+++ DOCUMENT SEGMENT

Chat room crimes typically involve an older person, usually a male, who uses things like chat rooms and instant messaging to connect with and ultimately lure a minor. In many cases, the minor thinks that they are chatting with someone who is of a similar age to themselves.

Chat room crimes are typically covered by solicitation of a minor laws, which are outlined in California’s Penal Code 288.2. The code states that:
“Every person who knows, should have known, or believes that another person is a minor, and who knowingly distributes, sends, causes to be sent, exhibits, or offers to distribute or exhibit by any means, including by physical delivery, telephone, electronic communication, or in person, any harmful matter that depicts a minor or minors engaging in sexual conduct, to the other person with the intent of arousing, appealing to, or gratifying the lust or passions or sexual desires of that person or the minor, and with the intent or for the purposes of engaging in sexual intercourse, sodomy, or oral copulation with the other person, or with the intent that either person touch an intimate body part of the other, is guilty.”

Chat room crimes can be prosecuted as either misdemeanors or felonies. It isn’t entirely clear how the prosecutor decides whether they want to pursue misdemeanor or felony charges. What we do know is that they look at both the type and amount of evidence the police collected and your personal/criminal history before making a decision.

Examples of prosecutable chat room crimes include:

  • Sending messages to a minor that are full of unmistakable sexual content.

++++++
+++ MATERIAL SUPPLIED

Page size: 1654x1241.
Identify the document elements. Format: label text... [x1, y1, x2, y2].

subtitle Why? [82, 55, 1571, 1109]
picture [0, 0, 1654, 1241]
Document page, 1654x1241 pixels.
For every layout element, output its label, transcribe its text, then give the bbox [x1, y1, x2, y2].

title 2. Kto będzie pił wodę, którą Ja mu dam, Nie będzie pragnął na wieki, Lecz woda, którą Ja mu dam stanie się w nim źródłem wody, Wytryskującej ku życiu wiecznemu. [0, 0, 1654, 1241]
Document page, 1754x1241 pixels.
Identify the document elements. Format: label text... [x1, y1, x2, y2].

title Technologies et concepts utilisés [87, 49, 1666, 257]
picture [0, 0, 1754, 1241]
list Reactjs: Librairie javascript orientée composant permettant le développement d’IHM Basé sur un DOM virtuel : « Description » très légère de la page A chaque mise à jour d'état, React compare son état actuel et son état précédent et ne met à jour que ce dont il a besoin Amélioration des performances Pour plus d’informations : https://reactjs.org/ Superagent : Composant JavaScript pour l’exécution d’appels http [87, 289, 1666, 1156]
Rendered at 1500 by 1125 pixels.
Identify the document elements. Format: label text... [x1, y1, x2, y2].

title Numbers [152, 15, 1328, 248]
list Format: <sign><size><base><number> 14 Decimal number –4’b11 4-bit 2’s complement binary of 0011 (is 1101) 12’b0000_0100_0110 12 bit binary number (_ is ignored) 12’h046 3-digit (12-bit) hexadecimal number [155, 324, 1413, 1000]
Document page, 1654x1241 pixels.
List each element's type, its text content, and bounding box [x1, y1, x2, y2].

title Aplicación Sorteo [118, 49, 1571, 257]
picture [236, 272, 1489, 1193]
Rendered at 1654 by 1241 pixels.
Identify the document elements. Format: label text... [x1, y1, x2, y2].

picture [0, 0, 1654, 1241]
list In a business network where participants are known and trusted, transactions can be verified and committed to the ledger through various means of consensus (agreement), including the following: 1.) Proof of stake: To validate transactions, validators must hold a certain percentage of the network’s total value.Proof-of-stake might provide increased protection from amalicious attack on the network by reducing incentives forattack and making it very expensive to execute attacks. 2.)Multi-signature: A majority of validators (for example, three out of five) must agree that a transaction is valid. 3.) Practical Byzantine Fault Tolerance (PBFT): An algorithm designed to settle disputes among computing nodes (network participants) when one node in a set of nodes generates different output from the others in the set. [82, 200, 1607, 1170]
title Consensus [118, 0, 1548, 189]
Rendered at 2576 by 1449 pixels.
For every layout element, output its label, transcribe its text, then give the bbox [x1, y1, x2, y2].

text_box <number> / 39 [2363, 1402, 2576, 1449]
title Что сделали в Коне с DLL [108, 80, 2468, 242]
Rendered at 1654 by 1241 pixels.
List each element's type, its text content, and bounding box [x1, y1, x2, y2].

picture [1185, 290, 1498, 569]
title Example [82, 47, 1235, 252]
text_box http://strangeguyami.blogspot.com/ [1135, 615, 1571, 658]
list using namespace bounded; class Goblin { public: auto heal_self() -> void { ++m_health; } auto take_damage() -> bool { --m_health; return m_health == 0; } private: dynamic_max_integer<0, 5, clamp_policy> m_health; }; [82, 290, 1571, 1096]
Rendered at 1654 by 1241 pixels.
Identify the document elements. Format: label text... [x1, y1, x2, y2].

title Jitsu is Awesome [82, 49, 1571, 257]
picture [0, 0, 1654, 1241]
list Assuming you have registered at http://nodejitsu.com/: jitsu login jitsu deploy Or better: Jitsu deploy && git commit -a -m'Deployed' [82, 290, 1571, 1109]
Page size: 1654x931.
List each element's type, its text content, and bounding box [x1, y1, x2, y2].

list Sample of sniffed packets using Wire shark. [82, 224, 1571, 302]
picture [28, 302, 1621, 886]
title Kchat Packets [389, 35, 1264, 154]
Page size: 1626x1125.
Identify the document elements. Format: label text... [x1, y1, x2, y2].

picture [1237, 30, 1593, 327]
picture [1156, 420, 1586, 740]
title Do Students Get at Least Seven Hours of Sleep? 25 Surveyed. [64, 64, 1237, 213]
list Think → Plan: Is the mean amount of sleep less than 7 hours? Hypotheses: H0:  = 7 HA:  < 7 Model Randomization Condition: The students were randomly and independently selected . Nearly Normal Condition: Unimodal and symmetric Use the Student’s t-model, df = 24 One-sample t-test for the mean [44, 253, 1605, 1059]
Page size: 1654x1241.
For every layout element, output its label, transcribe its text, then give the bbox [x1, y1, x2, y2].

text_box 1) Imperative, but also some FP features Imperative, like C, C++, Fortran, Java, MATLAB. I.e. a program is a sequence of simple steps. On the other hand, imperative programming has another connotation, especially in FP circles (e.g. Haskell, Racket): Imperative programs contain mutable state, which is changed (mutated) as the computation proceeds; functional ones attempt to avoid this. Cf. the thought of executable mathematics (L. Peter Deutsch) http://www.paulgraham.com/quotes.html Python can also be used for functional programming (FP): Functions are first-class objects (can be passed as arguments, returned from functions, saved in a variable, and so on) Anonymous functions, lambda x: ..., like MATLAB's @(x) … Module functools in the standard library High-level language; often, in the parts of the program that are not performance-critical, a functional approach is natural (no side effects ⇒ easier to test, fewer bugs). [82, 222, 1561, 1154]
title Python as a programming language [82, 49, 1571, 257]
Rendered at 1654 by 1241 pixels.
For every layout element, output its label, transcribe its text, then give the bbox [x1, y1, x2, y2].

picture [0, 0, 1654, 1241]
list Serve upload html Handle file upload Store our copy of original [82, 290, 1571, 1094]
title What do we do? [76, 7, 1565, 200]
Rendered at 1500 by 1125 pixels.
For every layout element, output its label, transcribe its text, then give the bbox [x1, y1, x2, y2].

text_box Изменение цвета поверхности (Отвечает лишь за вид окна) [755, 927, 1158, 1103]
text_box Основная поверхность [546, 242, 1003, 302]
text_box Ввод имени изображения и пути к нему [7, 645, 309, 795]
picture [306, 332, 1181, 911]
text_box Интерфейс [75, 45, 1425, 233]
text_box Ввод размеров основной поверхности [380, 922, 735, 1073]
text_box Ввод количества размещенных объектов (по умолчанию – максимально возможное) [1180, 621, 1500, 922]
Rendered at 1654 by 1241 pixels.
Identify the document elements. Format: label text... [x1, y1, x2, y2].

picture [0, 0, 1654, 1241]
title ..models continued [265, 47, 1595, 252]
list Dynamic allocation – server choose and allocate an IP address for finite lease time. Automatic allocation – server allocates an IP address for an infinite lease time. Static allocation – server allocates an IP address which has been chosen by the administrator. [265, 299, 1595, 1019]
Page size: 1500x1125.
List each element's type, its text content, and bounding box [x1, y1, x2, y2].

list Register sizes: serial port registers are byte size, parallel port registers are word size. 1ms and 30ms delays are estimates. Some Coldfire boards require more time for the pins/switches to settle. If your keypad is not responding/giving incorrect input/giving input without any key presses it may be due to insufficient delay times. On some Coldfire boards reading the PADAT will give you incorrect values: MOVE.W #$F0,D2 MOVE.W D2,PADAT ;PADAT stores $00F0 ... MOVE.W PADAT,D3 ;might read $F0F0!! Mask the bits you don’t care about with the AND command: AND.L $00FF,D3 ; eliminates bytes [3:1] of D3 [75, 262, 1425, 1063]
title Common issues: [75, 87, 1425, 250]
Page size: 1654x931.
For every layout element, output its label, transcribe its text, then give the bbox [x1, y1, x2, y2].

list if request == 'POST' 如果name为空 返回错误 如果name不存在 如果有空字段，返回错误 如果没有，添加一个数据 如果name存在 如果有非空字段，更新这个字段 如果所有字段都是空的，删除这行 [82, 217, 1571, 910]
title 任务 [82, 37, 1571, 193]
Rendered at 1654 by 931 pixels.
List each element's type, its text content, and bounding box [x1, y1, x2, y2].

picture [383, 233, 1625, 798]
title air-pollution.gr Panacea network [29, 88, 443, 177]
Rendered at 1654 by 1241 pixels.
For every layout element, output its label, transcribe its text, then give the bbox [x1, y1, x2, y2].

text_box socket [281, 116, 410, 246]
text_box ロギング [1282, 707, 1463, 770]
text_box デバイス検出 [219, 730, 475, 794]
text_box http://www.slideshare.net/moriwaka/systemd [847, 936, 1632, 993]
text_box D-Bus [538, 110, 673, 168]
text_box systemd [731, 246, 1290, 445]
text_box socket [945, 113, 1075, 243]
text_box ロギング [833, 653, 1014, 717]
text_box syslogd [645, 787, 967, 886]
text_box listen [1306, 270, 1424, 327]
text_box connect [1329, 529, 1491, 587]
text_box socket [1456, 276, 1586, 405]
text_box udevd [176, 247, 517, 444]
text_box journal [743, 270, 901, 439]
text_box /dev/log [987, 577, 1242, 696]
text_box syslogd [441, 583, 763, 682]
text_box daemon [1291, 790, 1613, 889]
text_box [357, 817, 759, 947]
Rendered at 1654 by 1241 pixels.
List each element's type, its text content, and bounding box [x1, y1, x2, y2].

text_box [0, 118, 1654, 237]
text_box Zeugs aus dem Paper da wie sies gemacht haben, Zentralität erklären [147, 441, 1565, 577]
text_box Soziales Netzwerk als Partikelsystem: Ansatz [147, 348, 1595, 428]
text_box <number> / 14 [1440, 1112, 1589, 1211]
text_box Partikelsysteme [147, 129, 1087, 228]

++++++

▸ THE EXERCISE:
Please continue the article on chat room crimes after its last bullet point.

▸ FINAL ANSWER:
  • Sending messages to a minor with the intent of meeting with them to engage in either consensual or non-consensual sex.
  • Sending videos/pictures with overtly sexual themes to minors.

It is important to note that the prosecution is not required to provide proof of any sexual or even physical contact between you and the minor. The chats transcripts, messages, emails, etc. are enough proof to get a conviction.

You can also be convicted if the person you’re chatting with is actually an adult. The only thing that the court is interested in is if you believed they were a minor.

If you’re convicted of a misdemeanor chat room crime in California, the judge can sentence you to:

  • Twelve months in a county jail.
  • A $5,000 fine.

If you’re convicted of a felony chat room crime in California, you can face:

  • Up to four years in a California state prison.
  • A $10,000 fine.
  • Registering as a tier one sex offender.

The best way to avoid being convicted of a chat room crime in California is to avoid chatting with anyone who could even potentially be a minor.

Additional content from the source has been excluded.